** Start Record set **

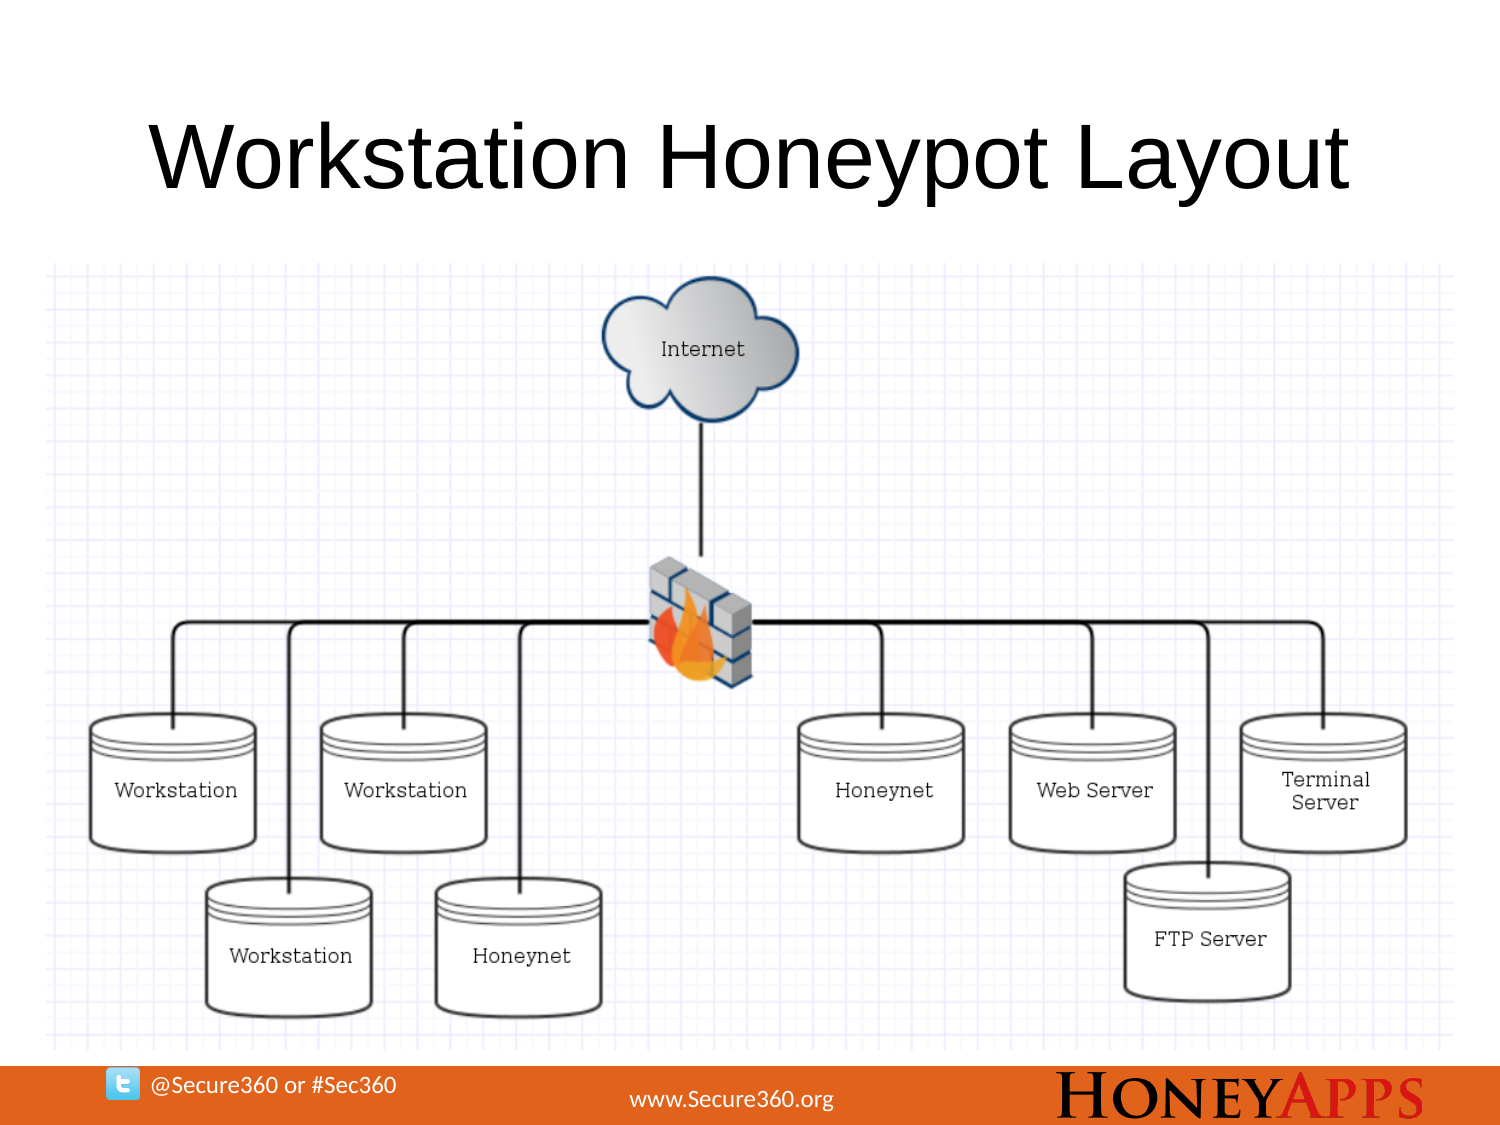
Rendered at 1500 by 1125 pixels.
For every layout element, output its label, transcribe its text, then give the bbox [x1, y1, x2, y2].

picture [46, 263, 1486, 1125]
title Workstation Honeypot Layout [112, 49, 1388, 264]
picture [106, 1067, 140, 1100]
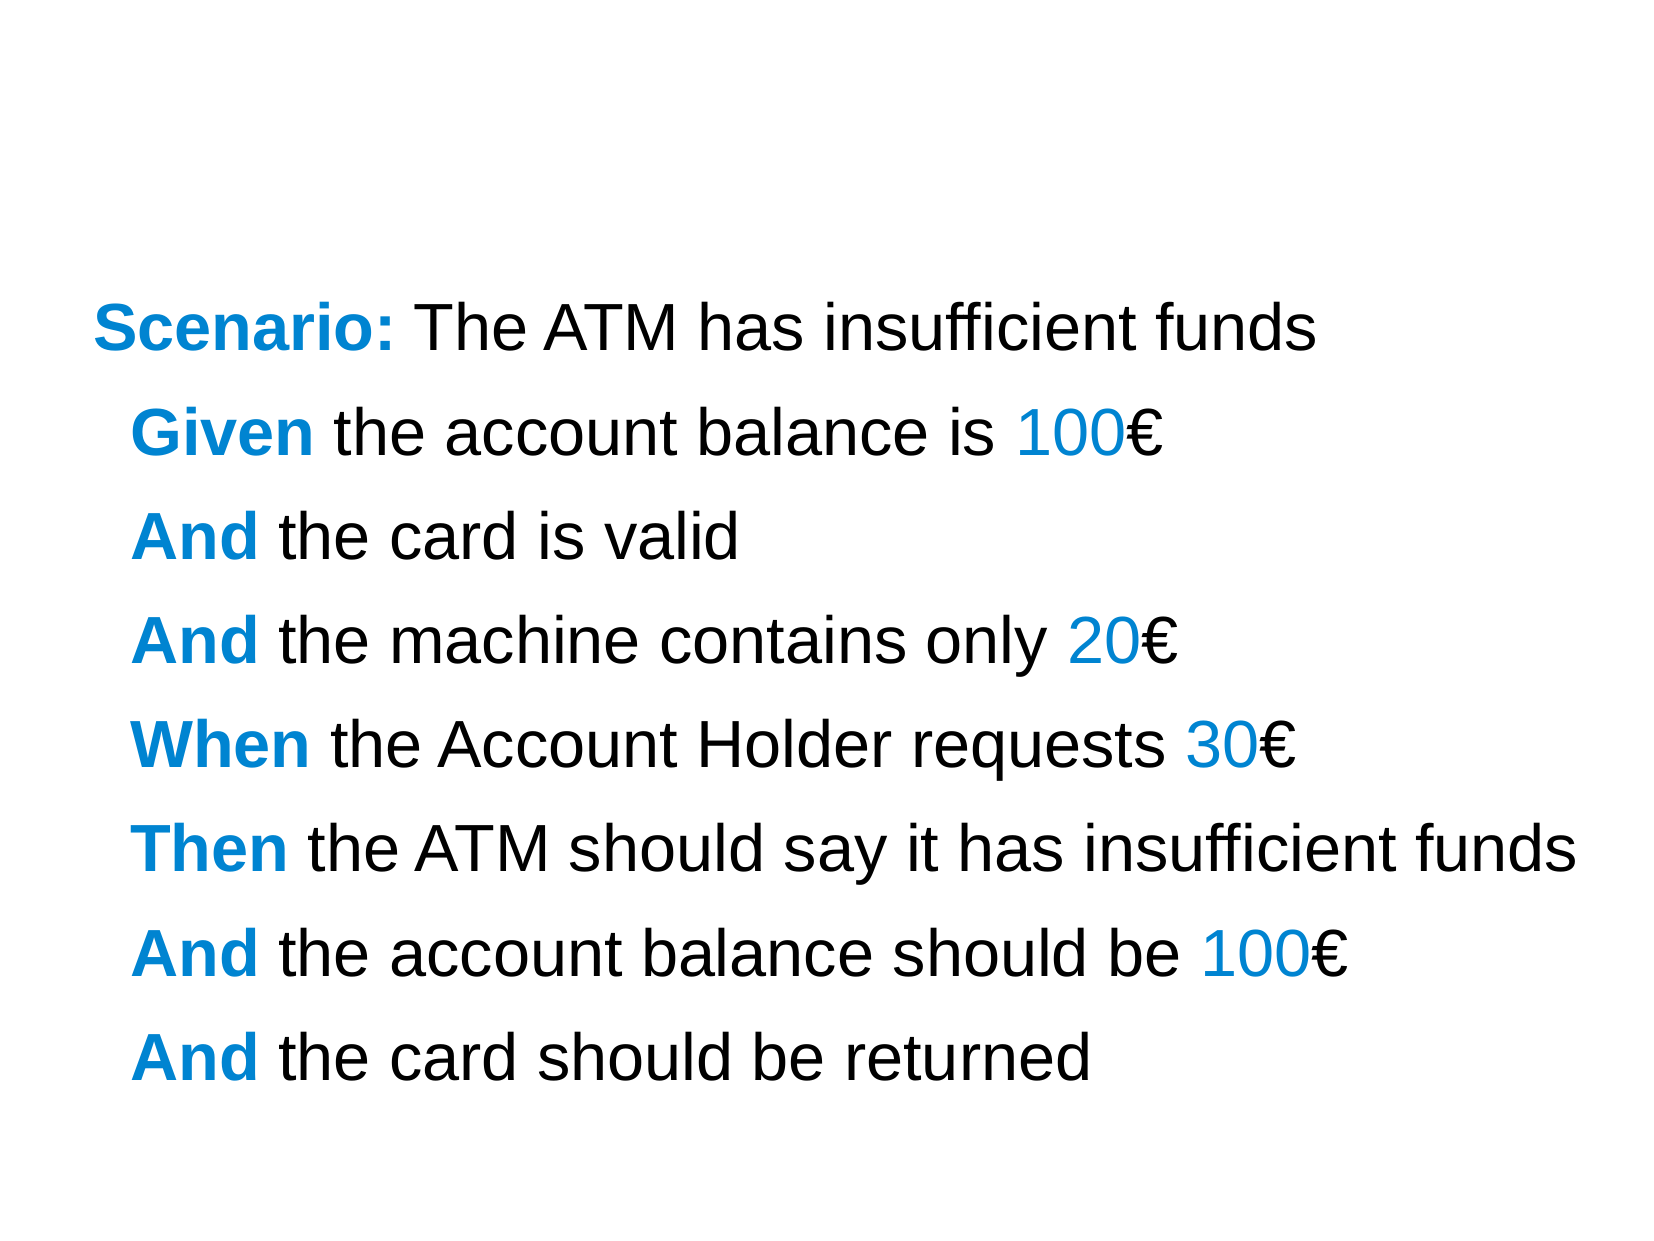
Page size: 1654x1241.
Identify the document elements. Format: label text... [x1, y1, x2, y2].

list Scenario: The ATM has insufficient funds Given the account balance is 100€ And the card is valid And the machine contains only 20€ When the Account Holder requests 30€ Then the ATM should say it has insufficient funds And the account balance should be 100€ And the card should be returned [56, 290, 1598, 1109]
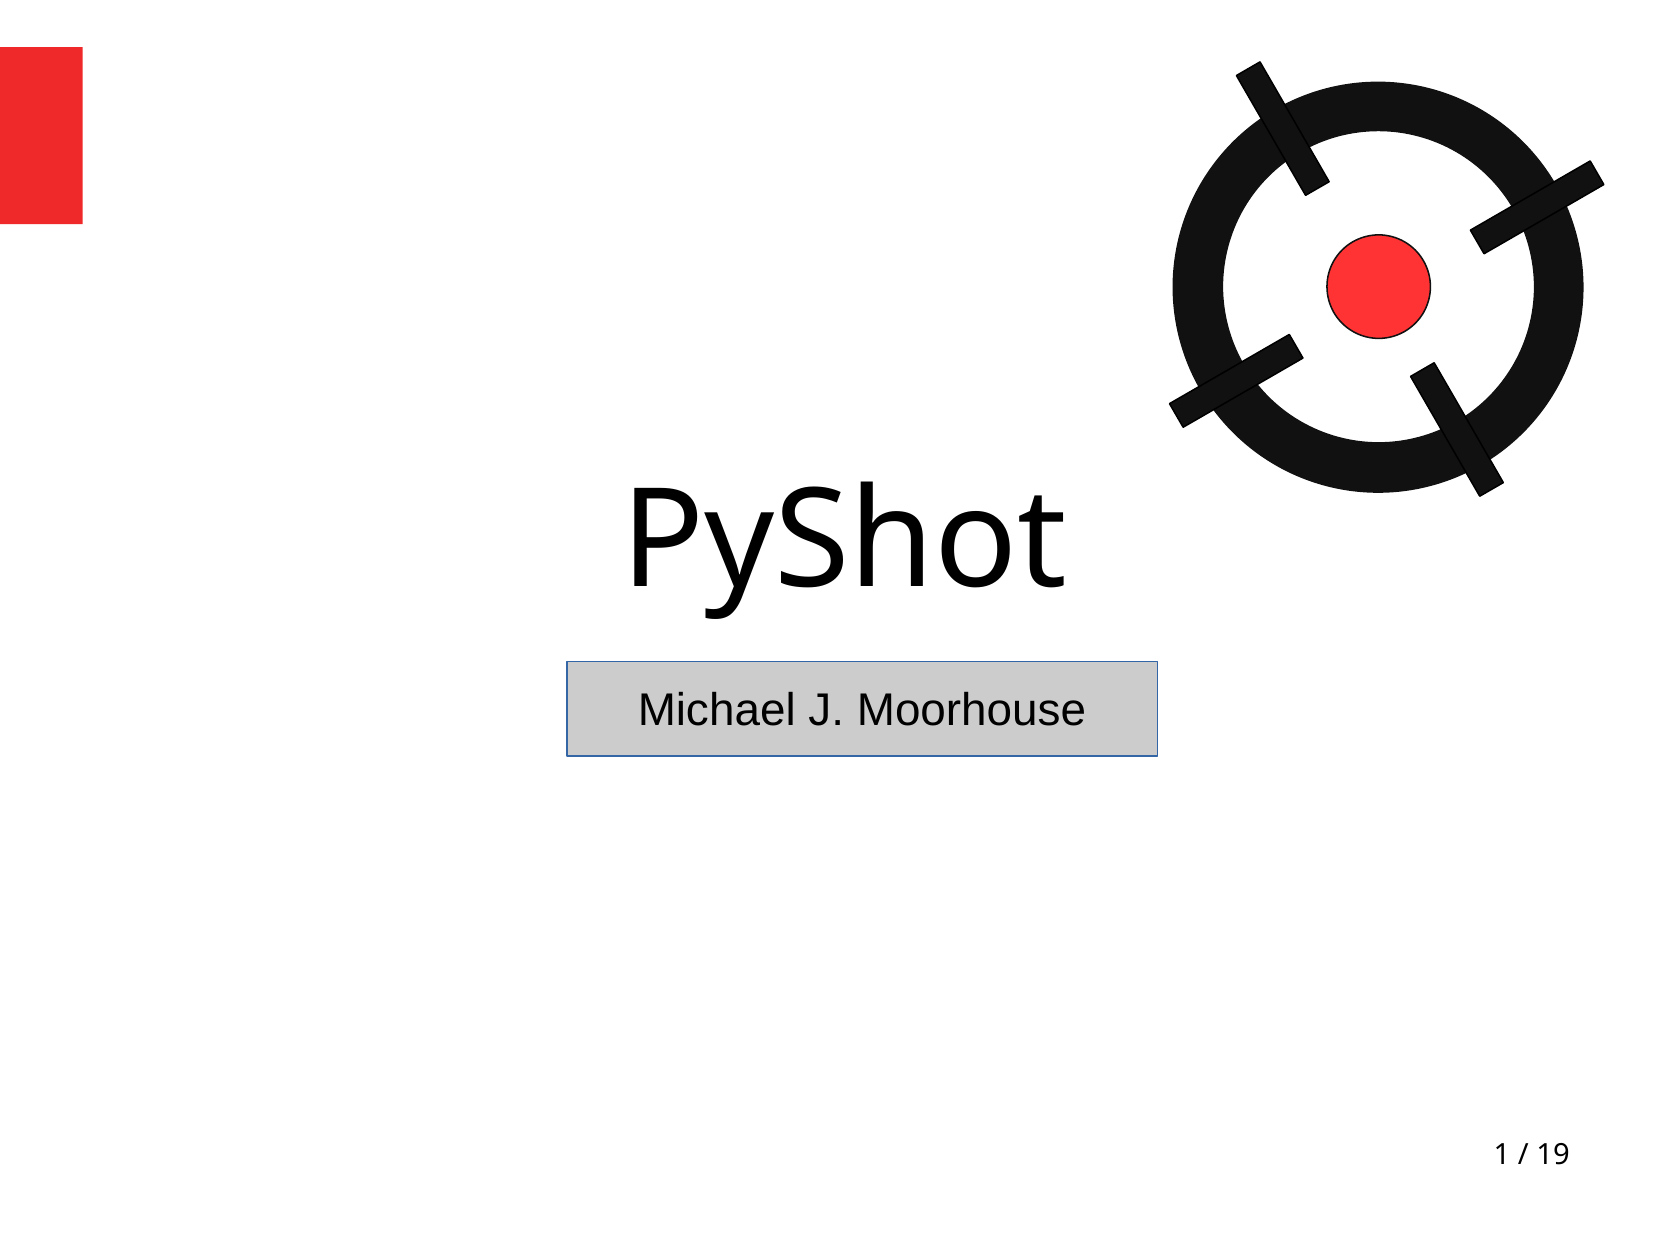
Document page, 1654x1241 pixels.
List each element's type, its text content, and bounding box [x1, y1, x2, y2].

** End Record set **

Render every line of the rows above as a JSON list of strings, one string per line, skipping blank lines. Leave the pictures out.

**Task result:**
[
  "Rendered at 1500 by 1125 pixels.",
  "For every layout element, output its label, transcribe its text, then give the bbox [x1, y1, x2, y2].",
  "picture [46, 263, 1486, 1125]",
  "title Workstation Honeypot Layout [112, 49, 1388, 264]",
  "picture [106, 1067, 140, 1100]",
  "Page size: 1654x1241.",
  "Identify the document elements. Format: label text... [x1, y1, x2, y2].",
  "list Scenario: The ATM has insufficient funds Given the account balance is 100€ And the card is valid And the machine contains only 20€ When the Account Holder requests 30€ Then the ATM should say it has insufficient funds And the account balance should be 100€ And the card should be returned [56, 290, 1598, 1109]",
  "Document page, 1654x1241 pixels.",
  "List each element's type, its text content, and bounding box [x1, y1, x2, y2]."
]